Der belgische Neurologe Steven Laureys zeigt sich zerknirscht über die weltweite Medienberichterstattung im Fall Rom Houben. Gegenüber der belgischen Zeitung “De Standaard” erzählt er, wie er zunächst zusammen mit dem SPIEGEL den Medienhype entfachte, und wie er dann von den Folgen der vollkommen aus dem Ruder gelaufenen Berichterstattung überrollt wurde.
Ausgangspunkt für eine der aberwitzigsten Medienenten des Jahres war nach seinen Angaben die Anfrage eines SPIEGEL-Journalisten, der über mögliche Bewusstseinsreste bei Wachkomapatienten berichten wollte.
Laureys hatte im Juli einen außerhalb der Fachwelt kaum beachteten Fachartikel zum Thema veröffentlicht. In der Veröffentlichung selbst ist noch keine Rede von einem wundersam wiedergeborenen sprachlich eloquenten zukünftigen Buchautor. Vielmehr geht es darin um moderne Diagnosekriterien für Patienten mit schweren Bewusstseinsstörungen. Der Studie zufolge wird ein hoher Prozentsatz der Patienten, die nach neueren Beurteilungskriterien als MCS (Minimally Conscious State, etwa: Patient mit minimalen Bewusseinsresten) diagnostiziert werden müssten, fälschlich als VS (Vegetative State, etwa: Apallisches Syndrom bzw. Wachkoma) diagnostiziert. Von einem “Locked-In”-Patienten mit “vollständig intakten” Hirnfunktionen, in den sich Rom Houben in der Darstellung von Laureys im Laufe des später folgenden Medienhypes verwandeln würde, war in der Veröffentlichung noch keine Rede.
Dem SPIEGEL-Autor Manfred Dworschak war das wohl zu unspektakulär.
Een journalist van Der Spiegel pikte de onderzoeksresultaten op, maar kwam bij Laureys aankloppen voor een ‘menselijke case’ en dat werd Rom.
Er wollte einen “menschlichen Fall”. Und da kam Laureys auf die ungute Idee, ihm seinen Patienten Rom Houben als Aufhänger zu präsentieren.
Rom Houben unterscheidet sich von anderen VS- oder MCS-Patienten nach allem, was bislang über ihn berichtet wurde, vor allem dadurch, dass seine Angehörigen über ein esoterisches Kommunikationsverfahren namens “Gestützte Kommunikation” meinen, mit ihm zu kommunizieren.
Dass es sich bei dem Verfahren um Humbug handelt, um Selbsttäuschung der Beteiligten – in einzelnen Fällen vielleicht sogar um schlichten Betrug durch den “Unterstützer” – ist seit Jahren bekannt, in zahlreichen Studien nachgewiesen und wäre in einer zweiminütigen Recherche auch von einem SPIEGEL-Journalisten herauszufinden gewesen.

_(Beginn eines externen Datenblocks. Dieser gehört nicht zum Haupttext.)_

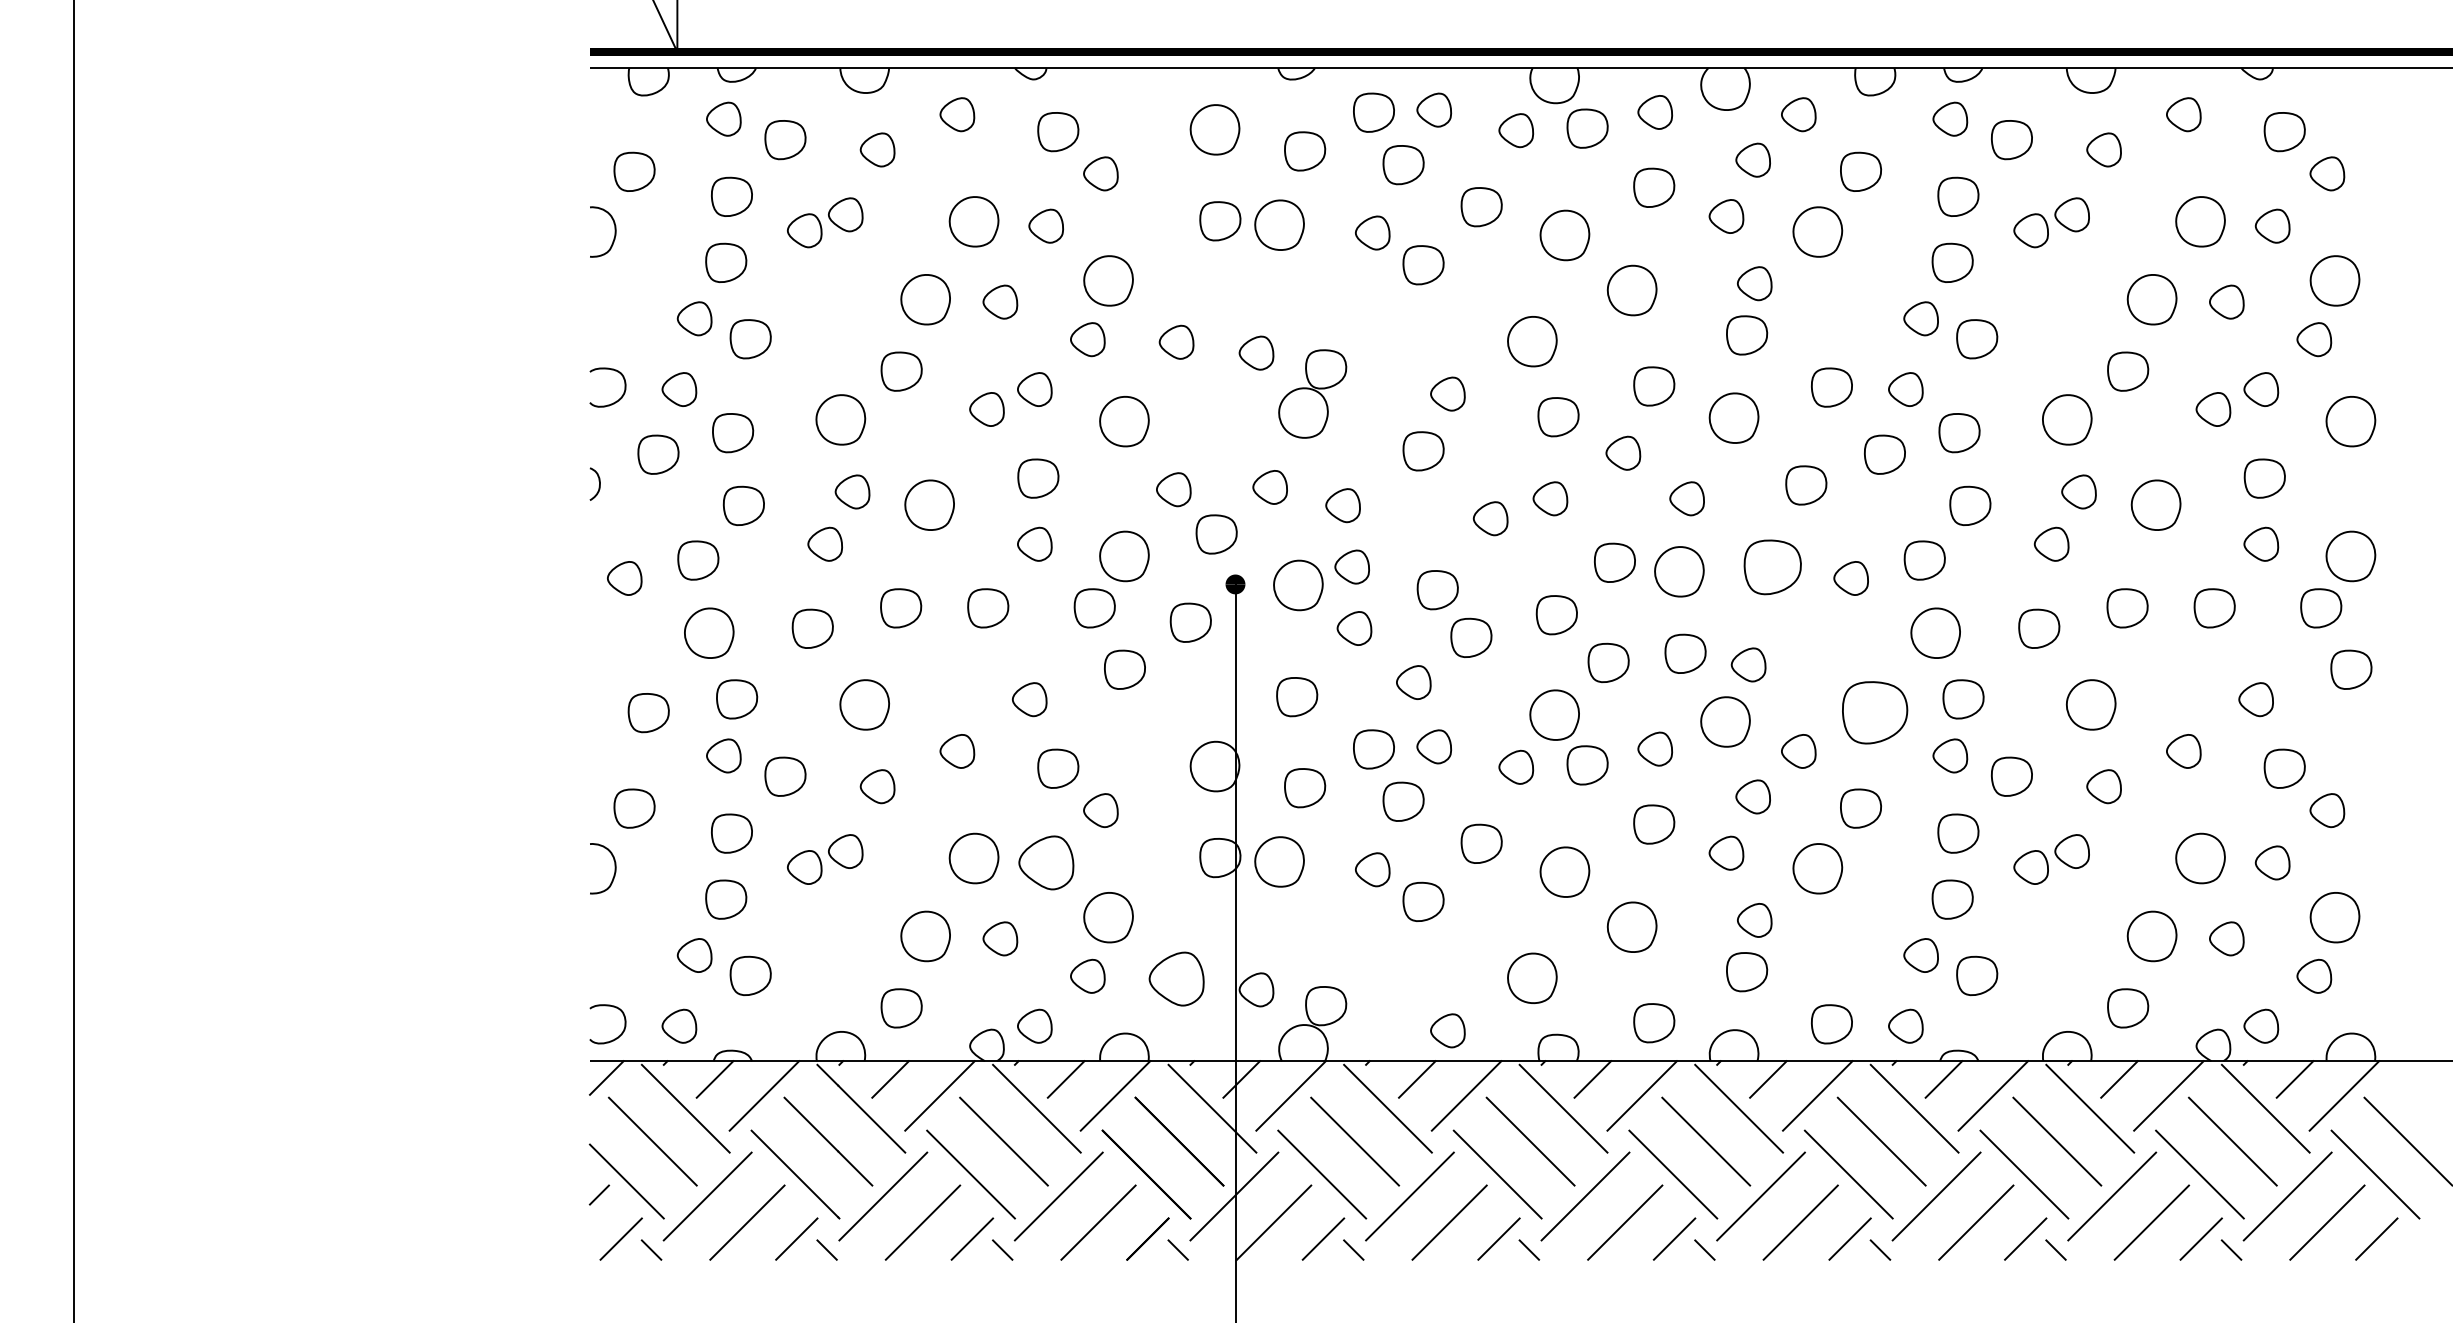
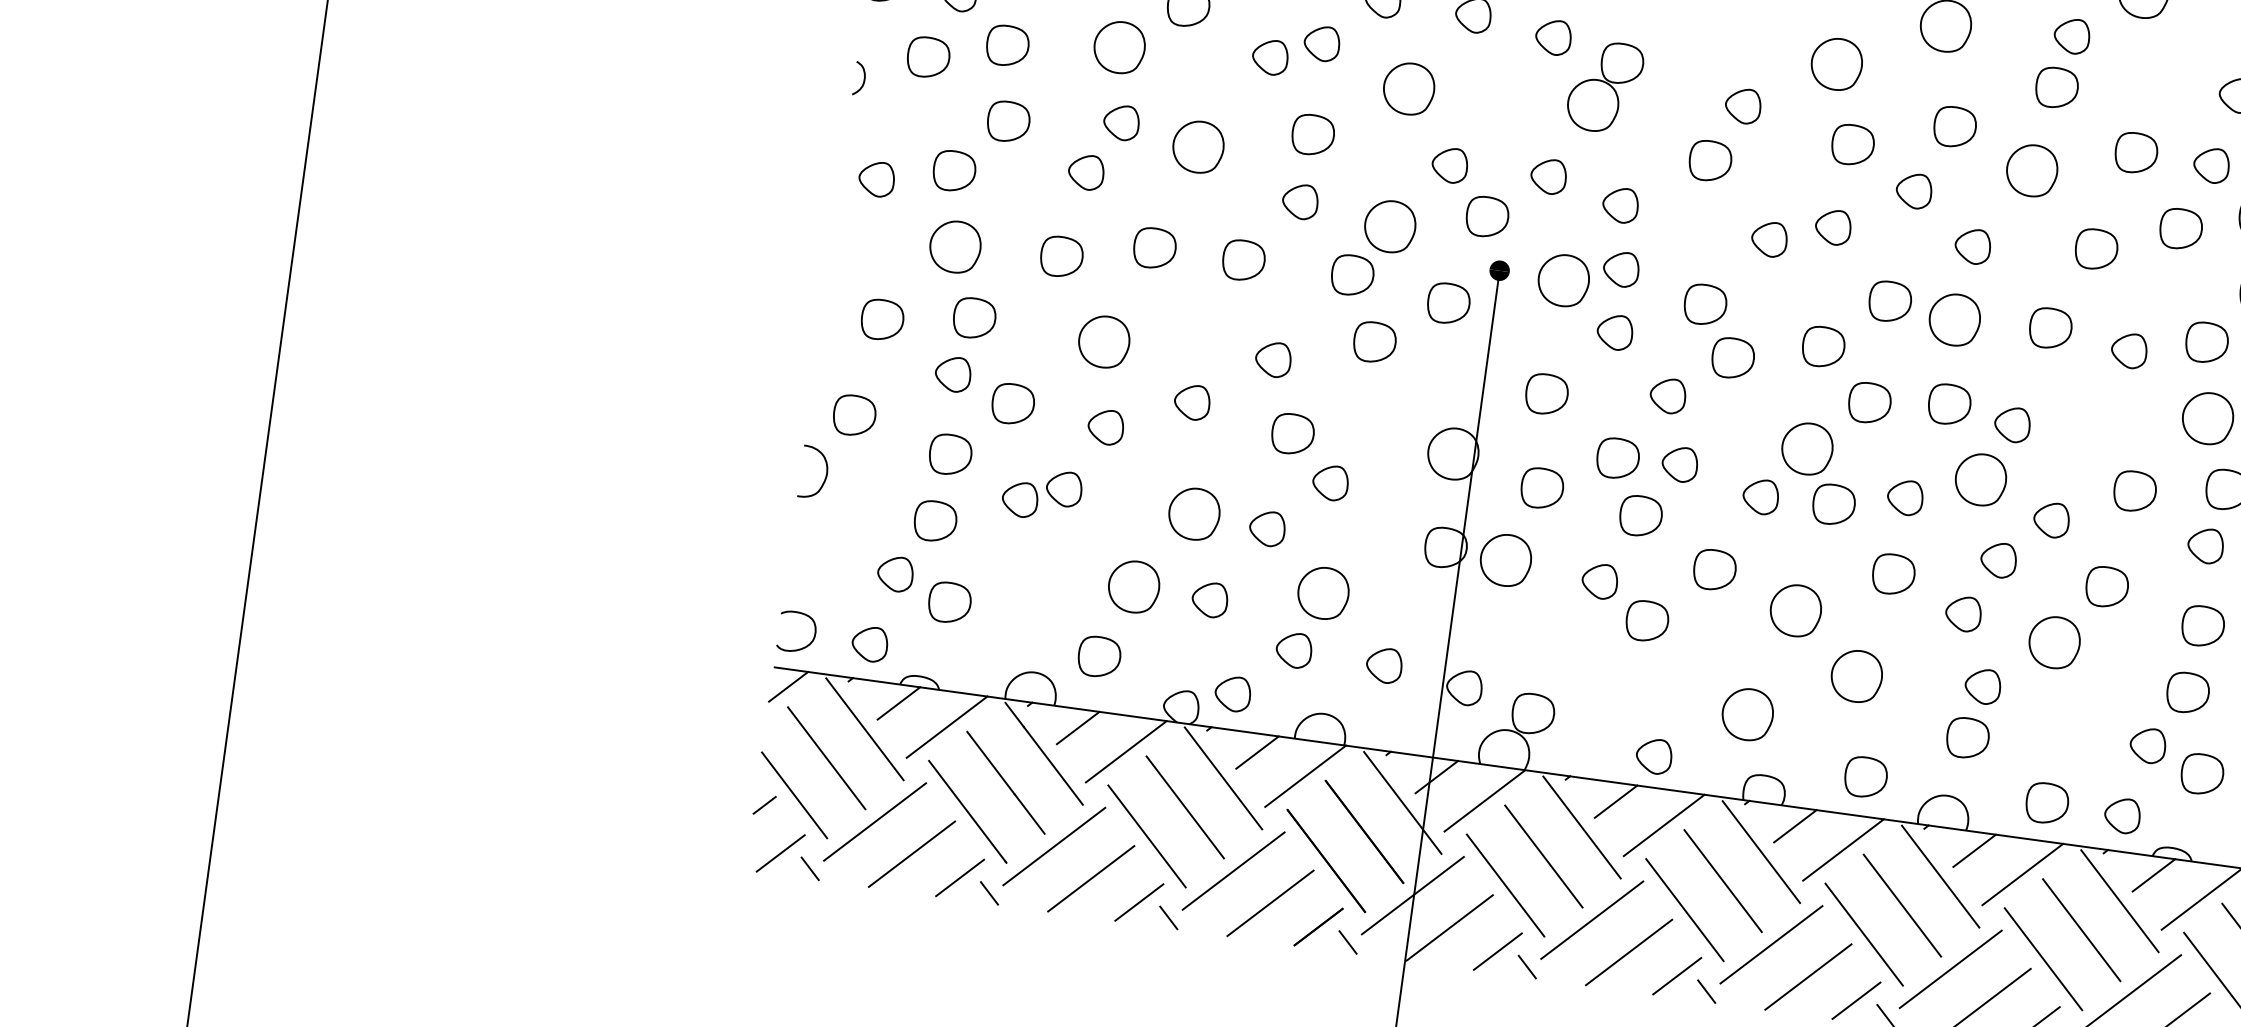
part: (1772, 567) -> (2050, 328), size x0.71
part: (1875, 713) -> (2135, 492), size x0.62
part: (1045, 862) -> (1266, 528), size x0.62
part: (1176, 978) -> (1384, 664), size x0.62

Aber wer will sich schon von Fakten eine aufrüttelnde Geschichte mit dem Titel “Meine zweite Geburt” kaputtmachen lassen?
Laureys selbst lässt inzwischen ebenfalls starke Zweifel daran durchblicken, dass die “Gestützte Kommunikation” wirklich funktioniert und rudert zurück:
Dat is een debat waarmee ik het veel moeilijker heb’, zegt Laureys. ‘Ik ben zelf een scepticus en dat soort gefaciliteerde communicatie heeft terecht nog een slechte reputatie. Ik sta daar ook buiten, ik heb Rom daar nooit toe aangezet. Dit moet verder onderzocht worden
Das sei eine Debatte, mit der er sich sehr schwer tue. Er sei selbst ein Skeptiker und diese Kommunikationsform habe zu Recht “noch einen schlechten Ruf”. Er stünde da außen vor und habe Rom auch nicht auf dieses Verfahren angesetzt. Das müsse weiter untersucht werden.